We all know about bosses day and secretary day but did you know the IT department also has an appreciation day? Now you do, so give them a big thanks this Friday.
When emails are bouncing, connections dropping and programmes crashing – you call in a system administrator – sysadmin, for short. If everything is working, they’re invisible – but when the wheels come off, often that very moment just before you hit Save All, they’re likely to be the first person on the receiving end of your DROP EVERYTHING RIGHT NOW emergency call.
To celebrate the people who keep businesses operational, the people who work behind the screens, Sysadmin Appreciation Day, is celebrated around the world on the last Friday of July. That is this Friday, the 27th of July 2018.
Sysadmins work in various roles, from the super specialised to the all-round techie;
“They’re problem solvers and need to be highly flexible in order to adapt to the fast-paced tech world,” says Dane Miller, head of product development at local web hosting company 1-grid.com.

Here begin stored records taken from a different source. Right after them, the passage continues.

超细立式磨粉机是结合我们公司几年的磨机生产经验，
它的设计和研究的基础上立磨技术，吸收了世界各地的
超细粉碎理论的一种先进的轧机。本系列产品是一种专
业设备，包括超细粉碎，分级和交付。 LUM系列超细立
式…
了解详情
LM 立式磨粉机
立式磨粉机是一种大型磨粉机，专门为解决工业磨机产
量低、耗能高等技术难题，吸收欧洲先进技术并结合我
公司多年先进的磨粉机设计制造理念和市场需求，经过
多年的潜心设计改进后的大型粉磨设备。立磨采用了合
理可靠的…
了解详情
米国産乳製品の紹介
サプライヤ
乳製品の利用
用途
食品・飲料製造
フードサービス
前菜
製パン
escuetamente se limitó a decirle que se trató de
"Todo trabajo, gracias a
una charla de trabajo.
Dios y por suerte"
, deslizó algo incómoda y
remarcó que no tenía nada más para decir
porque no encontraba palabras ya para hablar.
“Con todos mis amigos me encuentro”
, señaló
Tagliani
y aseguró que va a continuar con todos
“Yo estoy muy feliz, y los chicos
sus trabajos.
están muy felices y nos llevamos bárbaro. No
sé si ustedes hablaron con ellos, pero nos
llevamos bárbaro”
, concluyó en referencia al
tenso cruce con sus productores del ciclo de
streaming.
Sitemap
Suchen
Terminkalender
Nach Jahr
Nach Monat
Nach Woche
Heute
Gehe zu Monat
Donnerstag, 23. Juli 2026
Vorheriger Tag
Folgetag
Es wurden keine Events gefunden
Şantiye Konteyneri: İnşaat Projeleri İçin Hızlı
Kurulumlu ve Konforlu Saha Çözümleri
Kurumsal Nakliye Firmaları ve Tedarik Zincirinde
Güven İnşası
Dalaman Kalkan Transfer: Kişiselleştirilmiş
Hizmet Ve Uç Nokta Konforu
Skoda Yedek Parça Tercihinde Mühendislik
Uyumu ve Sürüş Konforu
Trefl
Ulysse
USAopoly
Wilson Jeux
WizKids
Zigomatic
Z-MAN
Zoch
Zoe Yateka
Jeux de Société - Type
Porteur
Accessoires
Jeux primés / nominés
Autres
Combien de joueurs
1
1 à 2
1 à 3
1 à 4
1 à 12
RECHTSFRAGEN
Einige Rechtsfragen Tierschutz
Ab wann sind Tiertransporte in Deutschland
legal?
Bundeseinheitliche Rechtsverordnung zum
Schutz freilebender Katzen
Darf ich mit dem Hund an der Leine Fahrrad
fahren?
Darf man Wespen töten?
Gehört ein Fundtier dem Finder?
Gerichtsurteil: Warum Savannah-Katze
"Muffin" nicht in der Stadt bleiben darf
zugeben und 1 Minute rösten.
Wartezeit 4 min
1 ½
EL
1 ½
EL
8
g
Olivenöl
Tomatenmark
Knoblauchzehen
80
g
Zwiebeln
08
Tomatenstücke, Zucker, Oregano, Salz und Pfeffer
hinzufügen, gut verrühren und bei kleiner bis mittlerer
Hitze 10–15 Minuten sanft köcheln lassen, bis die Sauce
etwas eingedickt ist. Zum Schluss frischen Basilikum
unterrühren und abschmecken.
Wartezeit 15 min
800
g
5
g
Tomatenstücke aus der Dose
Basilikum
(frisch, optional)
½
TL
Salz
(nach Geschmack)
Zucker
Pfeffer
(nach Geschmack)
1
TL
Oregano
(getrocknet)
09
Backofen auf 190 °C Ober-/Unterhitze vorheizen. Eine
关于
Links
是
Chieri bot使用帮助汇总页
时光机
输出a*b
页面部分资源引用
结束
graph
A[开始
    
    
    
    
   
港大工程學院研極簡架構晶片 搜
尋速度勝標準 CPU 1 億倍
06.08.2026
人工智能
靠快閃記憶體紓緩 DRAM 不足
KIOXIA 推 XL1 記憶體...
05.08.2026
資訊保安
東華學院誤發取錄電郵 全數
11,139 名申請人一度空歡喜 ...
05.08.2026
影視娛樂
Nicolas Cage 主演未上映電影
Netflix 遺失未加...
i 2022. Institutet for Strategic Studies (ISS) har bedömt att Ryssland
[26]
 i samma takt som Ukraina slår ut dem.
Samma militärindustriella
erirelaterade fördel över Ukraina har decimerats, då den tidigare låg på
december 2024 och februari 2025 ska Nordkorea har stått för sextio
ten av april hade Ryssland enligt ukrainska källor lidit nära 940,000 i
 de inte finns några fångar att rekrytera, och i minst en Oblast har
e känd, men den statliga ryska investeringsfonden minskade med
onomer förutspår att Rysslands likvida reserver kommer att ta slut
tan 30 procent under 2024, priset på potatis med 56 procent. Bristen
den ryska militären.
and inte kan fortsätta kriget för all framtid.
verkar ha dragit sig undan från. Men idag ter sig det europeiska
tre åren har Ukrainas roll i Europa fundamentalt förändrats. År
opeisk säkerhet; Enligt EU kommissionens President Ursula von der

The past 10 years has seen a big shift in their role from network and systems maintenance to ‘managing the cloud’. As their primary goal is to improve organisational effectiveness and ensure business availability, their work often goes undetected – until it all goes toes up and they’ve got a hyperventilating co-worker breathing flames over their shoulder.
“A break in communications or your web presence can be very damaging for a company’s reputation and sales – it generally induces frustration, impatience and often panic,” says Miller. Essentially, sysadmins see us at our worst.
As more and more businesses get online and connect to the cloud, they require reliable, glitch-free systems for storing, sharing and securing their business information and correspondence. Sysadmins are all about getting that right, their work is core to customer satisfaction.
“Everything from shopping to finding and vetting service providers has moved into the online space. Businesses – no matter how small – need to build and maintain a strong, professional online presence,” says Miller.
For those who have had a sysadmin save the day by recovering a lost document or getting a server back up in lightning speed, there may already be a deep sense of appreciation, but Sysadmin Appreciation Day is about more than these heroics.
“We also need to acknowledge that when everything runs smoothly and efficiently, there’s a dedicated uptime aficionado behind the curtains, holding it all together,” says Miller.